La admirable admiración
Cualquier trabajador cualificado en aquello que hace de maravilla o cualquier profesor en lo que sabe o cualquier profesional concienzudo dejan de ser masa cuando se concentran en lo suyo
He pasado los últimos días de vacaciones en unas apasionantes jornadas académicas sobre el método de los grandes libros. El segundo día participé en una sesión sobre La rebelión de las masas de Ortega y Gasset. Es tremendamente actual, porque la calidad de las élites sigue yendo a menos y las masas cada vez son más masivas también en el sentido cualitativo que encrespaba al filósofo español.
Del misérrimo nivel de las élites habíamos hablado el día anterior. Comentando las Coplas a la muerte de su padre, salió la cuestión del honor y una participante se preguntaba por su actualidad, cuando tenemos a un presidente de Gobierno que miente impunemente, sin ninguna consecuencia ni judicial ni electoral. Razón de más para caer, ay, qué remedio, en La rebelión de las masas.

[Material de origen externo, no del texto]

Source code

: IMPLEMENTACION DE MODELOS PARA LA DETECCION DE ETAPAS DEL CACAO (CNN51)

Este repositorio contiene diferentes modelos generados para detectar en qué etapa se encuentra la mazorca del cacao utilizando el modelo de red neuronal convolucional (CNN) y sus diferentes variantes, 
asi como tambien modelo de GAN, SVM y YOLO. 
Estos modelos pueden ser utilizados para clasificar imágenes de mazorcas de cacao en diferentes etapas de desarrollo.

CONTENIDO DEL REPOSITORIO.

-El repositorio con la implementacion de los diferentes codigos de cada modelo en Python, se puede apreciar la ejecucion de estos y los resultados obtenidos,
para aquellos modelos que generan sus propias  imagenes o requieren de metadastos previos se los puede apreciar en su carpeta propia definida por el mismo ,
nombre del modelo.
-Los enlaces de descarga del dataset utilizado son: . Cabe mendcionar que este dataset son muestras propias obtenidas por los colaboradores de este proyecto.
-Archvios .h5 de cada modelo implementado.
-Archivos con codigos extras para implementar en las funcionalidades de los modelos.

Ortega se da cuenta, como muchos pensadores de primer nivel de su tiempo, de que la única manera de encauzar la invasión vertical de las masas que el siglo XX traía consigo era proponerles un ideal noble. Invitarles uno a uno al esfuerzo y a la selección. Lo que propuso el aforista polaco S. J. Lec: «Hay que popularizar el elitismo». Cualquier trabajador cualificado en aquello que hace de maravilla o cualquier profesor en lo que sabe o cualquier profesional concienzudo dejan de ser masa cuando se concentran en lo suyo. Vuelven a ser masa, sí, pero civilizada, cuando atienden y reconocen al que sabe en otras materias. Solamente son masa rebelada cuando las gentes no reconocen el saber, se regodean en su vulgaridad y se dan a la vida muelle exigiendo derechos y repudiando deberes.
Como sociedad, claramente, nos iría mejor con la propuesta de Ortega; pero tiene sus dificultades, que algunos participantes expusieron con admirable claridad de ideas. Primero, ¿para qué esforzarnos si tenemos una vida absolutamente confortable gracias al progreso técnico, al ocio generalizado y a las ayudas públicas? En segundo lugar: para el ser humano, la necesidad social de pertenencia al grupo es mucho más importante que la autoestima. ¿Quién querría, con gran esfuerzo, separarse de su pandilla o de su clase o de su comunidad?
Como el coste social, político y personal de la rebelión de las masas es tan grande, nos tendríamos que preguntar cómo desarticular los dos inhibidores del afán de excelencia, que también es innato en los seres humanos. Se ven enseguida dos actitudes que transmitir. La primera es recordar que el alma tiene aspiraciones más altas y más naturales que las materiales. El consumismo produce ceguera. La oftalmología espiritual ha de ser la primera especialidad, hoy por hoy, del profesor.
Si uno consigue que vean mejor, todavía no ha acabado el trabajo. Queda la segunda dificultad. En realidad, la excelencia de uno lo aleja de la comunidad porque ya no sabemos admirar. El problema no es el mérito, sino la envidia. O el resentimiento. Cuando un grupo o un pueblo o una sociedad aplaude a un miembro excelente o destacado, se cohesiona más. La admiración no es un juego de suma cero, sino un círculo virtuoso. El admirado admirará más fácilmente a otro por lo que ése hace bien y después a otro y así a todos. Como explicaba Ortega, cada cual está llamado a ser élite de su vocación y oficio, y los demás a reconocérselo. Cuando Nicolás Gómez Dávila escribió: «Negarse a admirar es la marca de la bestia» estaba siendo más profundo de lo que parecía. Sin admiración, la comunidad se condena a ser un enjambre amorfo donde todos se envidian y rebajan unos a otros. Un infierno.
Empieza el curso y los profesores de todos los niveles, además de nuestros programas, tenemos una doble misión: más allá de la utilidad, la comodidad y el rendimiento, están la belleza y la verdad; y la admiración es una de las tres vías naturales de relacionarse con el prójimo, junto con la amistad o el amor.